Military expedition

Army Guard student Ben McCullough pursuing career in intelligence analysis

Ben McCullough

Wright State student and Army sergeant Ben McCullough hopes to turn an M.A. in international and comparative politics into a job with the Pentagon or a U.S. intelligence agency.

Ask Ben McCullough anything about the Civil War.

“You could hear the cannons at the Battle of Gettysburg in Washington, D.C.,” says McCullough. “It just happened to be the right weather conditions for the sound to travel that far.”

Military history is this Wright State University student’s passion and strong suit, but so is the military’s future. He hopes to turn a master’s degree in international and comparative politics into a job with the Pentagon or a U.S. intelligence agency, specializing in the Middle East or southwestern Asia.

McCullough grew up in the small farming community of Edon just west of Toledo, where “everyone knows everyone.” And he graduated from Edon High School, where he was class president and president of the National Honor Society.

While working on his bachelor’s degree in political science with a minor in history at Wittenberg University, McCullough did two internships at the Defense Institute of Security Assistance Management (DISAM).

Located on Wright-Patterson Air Force Base, DISAM provides professional education, research and support to advance U.S. foreign policy through security assistance and cooperation.

“It teaches military officers and civilian personnel who are going overseas while increasing security cooperation with our allies and partners,” he said. “We also have military personnel and civilian personnel come in from our allies and partners as well, and we help them become better stewards of the resources they manage, whether from indigenous sources or from U.S. grants and loans, so they can develop the best possible defense posture for their country.”

Ben McCullough

Ben McCullough, a staff sergeant in the Army National Guard, enrolled at Wright State because of its military-friendly reputation.

In 2010, McCullough joined the Army and currently serves as a staff sergeant in the Army National Guard. He is the senior communications NCO, working with radio satellite systems for Alpha Battery 1st Battalion, 134th Field Artillery Regiment out of Marion, Ohio.

About the same time, McCullough chose to enroll at Wright State to pursue his master’s degree.

“I like Wright State’s reputation with military personnel. That was a big plus for me,” he said, adding that faculty members have been very understanding when he has had to miss class or make up work due to unforeseen Army training.

His interest in studying security politics in Afghanistan, Pakistan and the Middle East grew during the U.S. invasion of Iraq in March 2003. He tried to learn as much as possible about the region in hopes of applying it to his work and the Army.

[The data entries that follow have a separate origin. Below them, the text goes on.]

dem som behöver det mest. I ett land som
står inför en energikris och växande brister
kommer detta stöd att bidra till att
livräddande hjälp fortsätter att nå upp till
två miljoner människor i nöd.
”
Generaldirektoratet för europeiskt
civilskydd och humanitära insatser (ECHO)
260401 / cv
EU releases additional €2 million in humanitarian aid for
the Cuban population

His thesis topic is counterinsurgency in Afghanistan, which involves political and military actions taken by the government to contain or quell the insurgency seeking to take political power.

McCullough used Army Field Manual 3-24, the counterinsurgency document written and devised for use in Iraq by Gen. David Petraeus, a four-star Army general who served as director of the CIA.

McCullough applied the objectives in the manual to assess the U.S. military performance in Afghanistan. There were mixed results.

“We were able to reverse the Taliban’s momentum, especially in southern Afghanistan,” he said. “Also we were able to make progress in building up the Afghan national security force.”

Despite that progress, McCullough said, much work remains. Afghan national security forces continue to rely on U.S. and international forces for support in areas such as logistics, intelligence and reconnaissance, close-air support and evacuating casualties.

In addition, U.S. forces have been unable to secure the border with Pakistan or gain the Pakistani government’s support in cracking down on insurgent sanctuaries on its soil.

“The Army dubs the border with Pakistan as the Heart of Darkness,” McCullough said. “Some of the more intense battles that have taken place in Afghanistan have taken place on the Afghan-Pakistan border.”

Pramod Kantha, Ph.D., associate professor of political science and chair of the committee to which McCullough presented his master’s thesis, calls him hard working and goal oriented.

“As a young scholar, Ben is very thoughtful and open minded,” Kantha said.

When he is not studying or training with the Army, McCullough works as an analyst with Sabel Systems, an information technology company that delivers next-generation technologies to organizations including state, local and federal governments.

As part of his job, McCullough helps DISAM with IT issues and with programs being developed for the Defense Security Cooperation Agency, which synchronizes global security cooperation programs.

And after graduation?

“I would love to get a job in intelligence, maybe for the Department of Defense or an intelligence agency — specifically for Middle Eastern or southwest Asia security issues,” he said.